==== DATA TO PROCESS

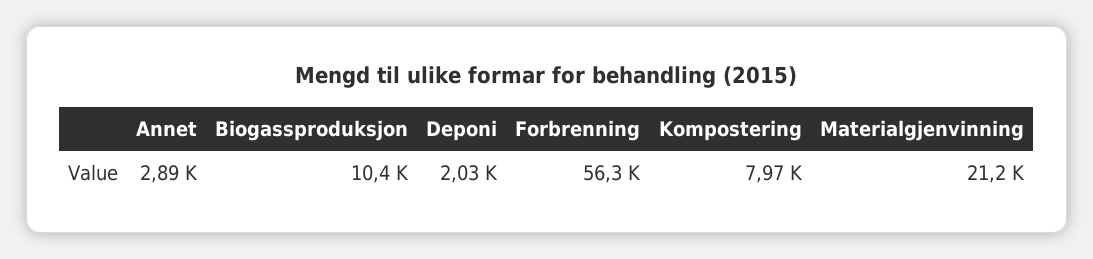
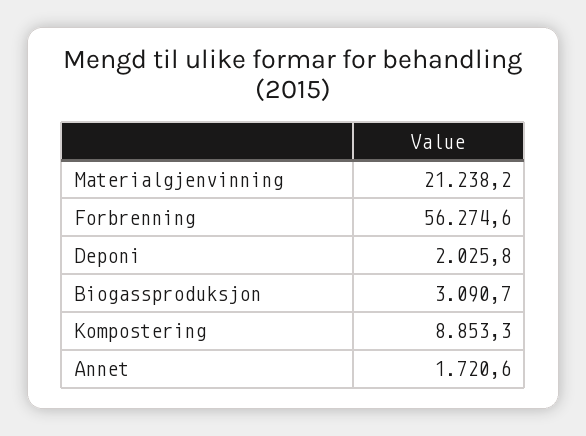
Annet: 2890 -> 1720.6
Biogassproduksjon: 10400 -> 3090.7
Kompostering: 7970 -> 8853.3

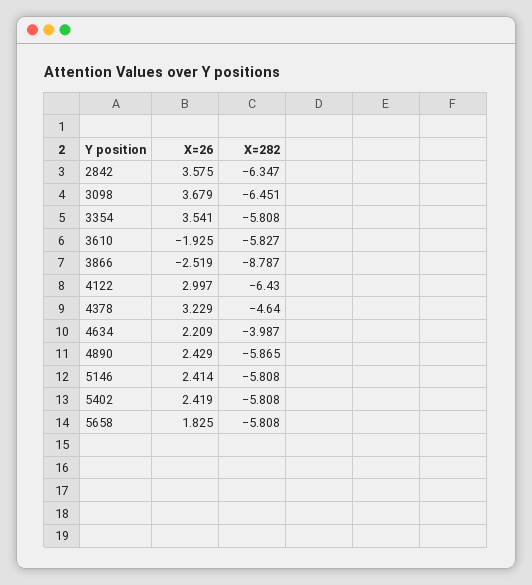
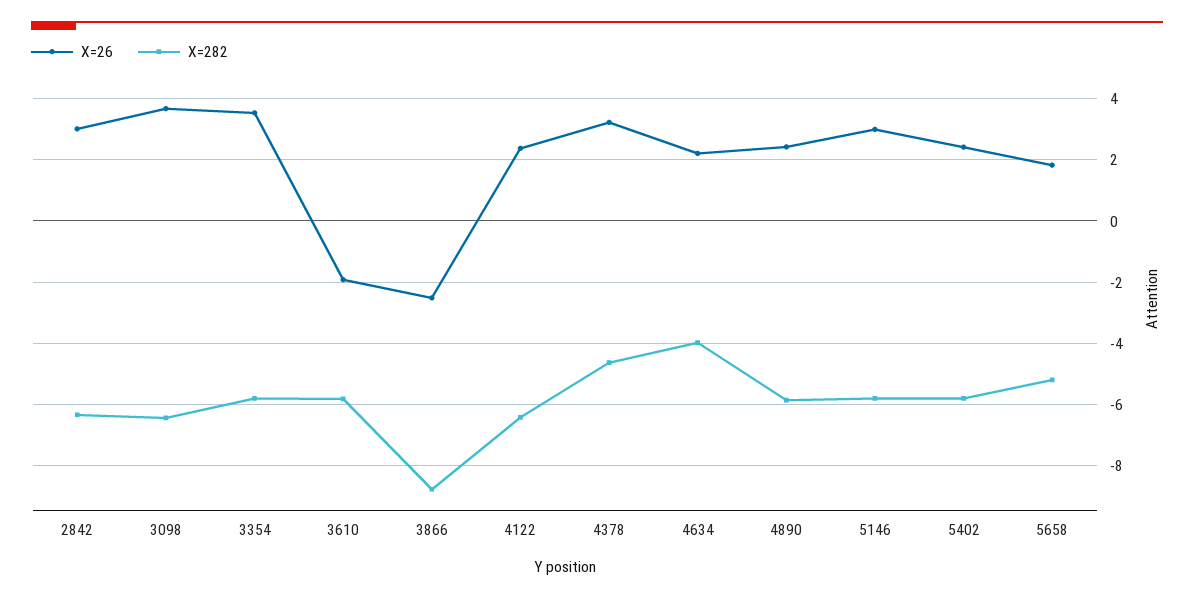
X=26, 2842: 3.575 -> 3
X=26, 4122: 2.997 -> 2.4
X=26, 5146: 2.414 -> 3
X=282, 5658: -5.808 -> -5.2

========
==== DATA TO PROCESS

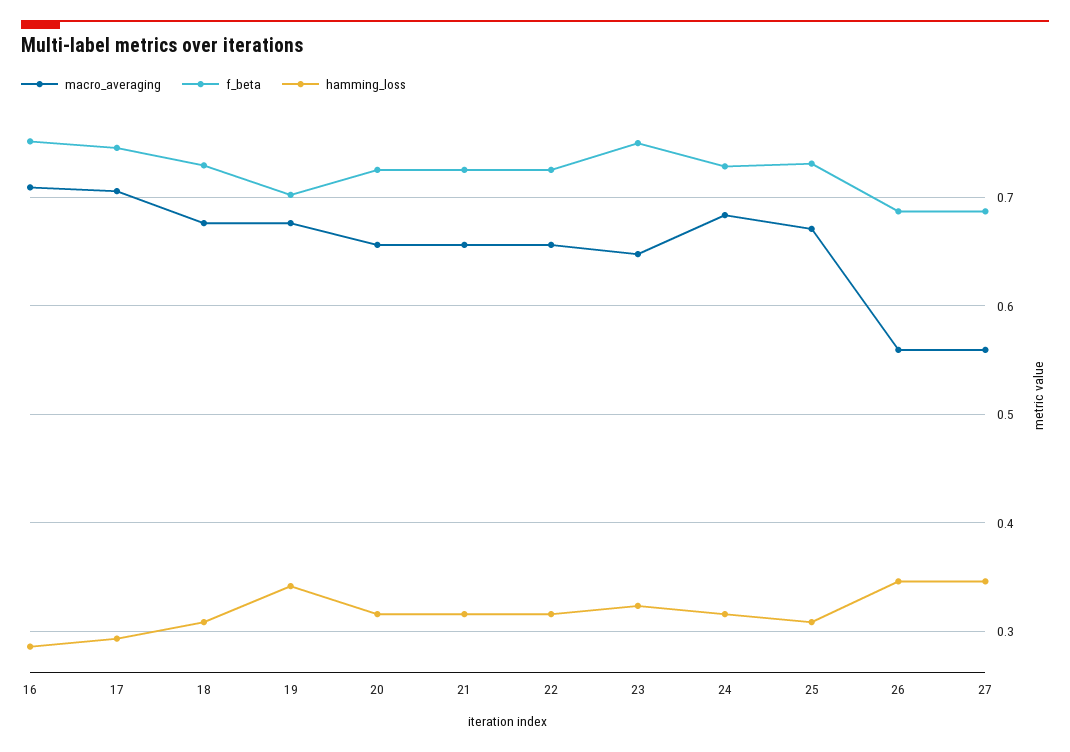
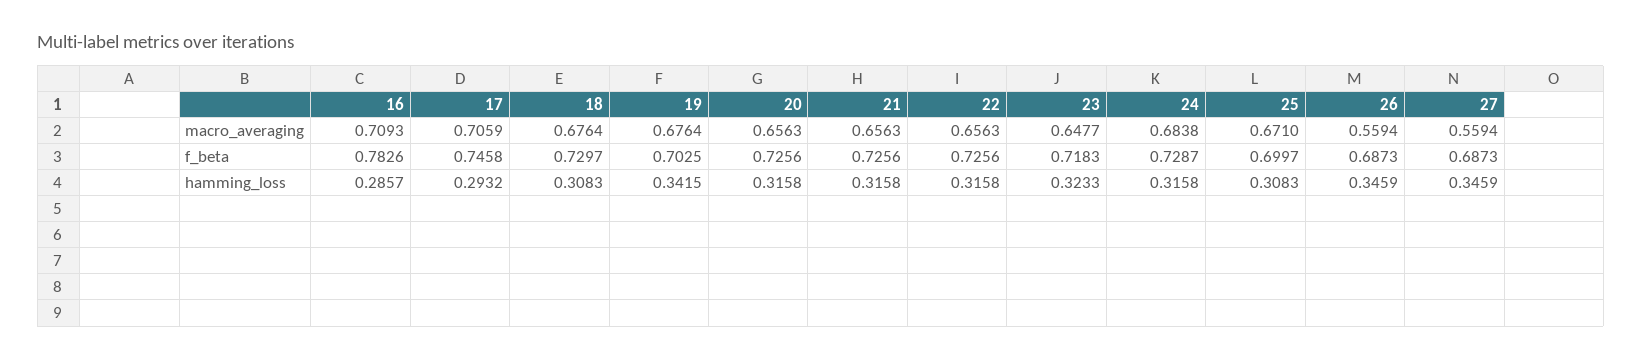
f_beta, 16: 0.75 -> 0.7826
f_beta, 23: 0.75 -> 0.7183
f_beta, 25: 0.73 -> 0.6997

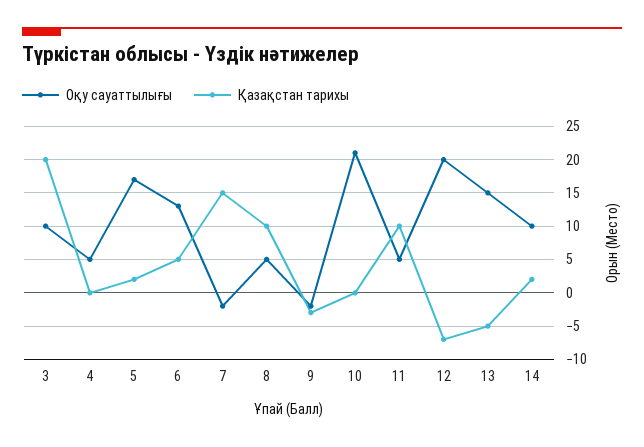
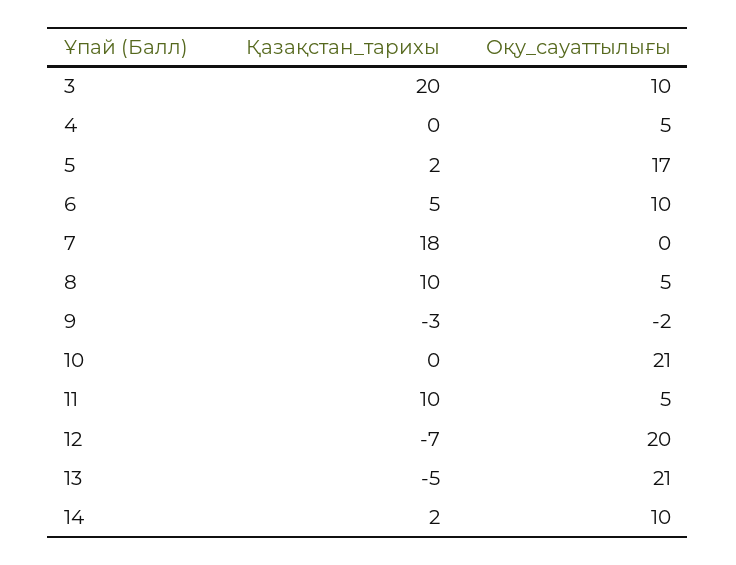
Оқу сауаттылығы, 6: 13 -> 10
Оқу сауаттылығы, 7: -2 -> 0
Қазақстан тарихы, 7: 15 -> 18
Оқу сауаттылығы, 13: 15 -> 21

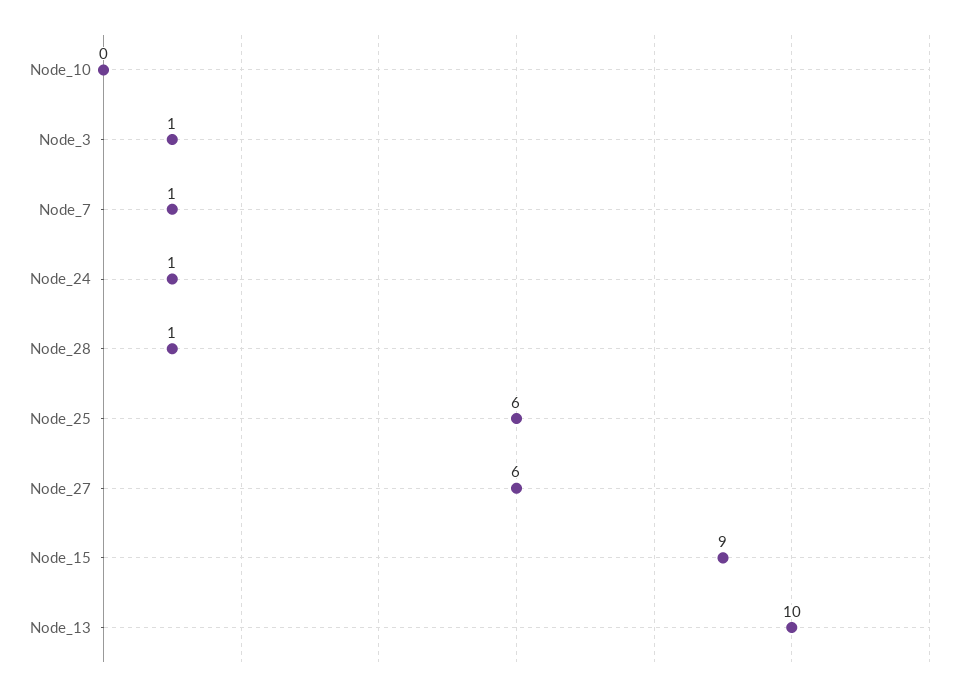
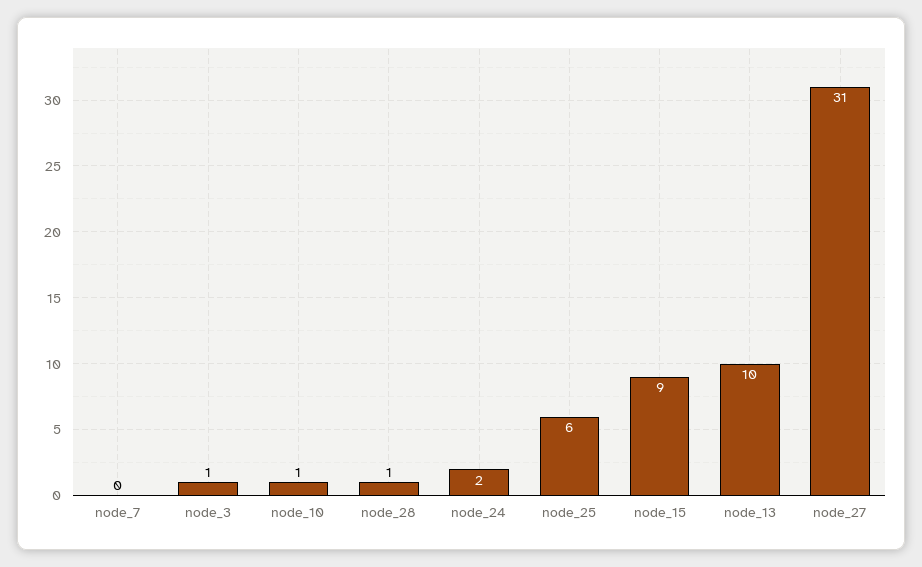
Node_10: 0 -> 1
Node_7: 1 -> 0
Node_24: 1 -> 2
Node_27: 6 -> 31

========

Output exactly the lines above, beginning at the one with "Оқу сауаттылығы, 7: -2 -> 0" and stopping after the one with "Node_27: 6 -> 31". Pictures are to be omitted.

--- REPLY ---
Оқу сауаттылығы, 7: -2 -> 0
Қазақстан тарихы, 7: 15 -> 18
Оқу сауаттылығы, 13: 15 -> 21

Node_10: 0 -> 1
Node_7: 1 -> 0
Node_24: 1 -> 2
Node_27: 6 -> 31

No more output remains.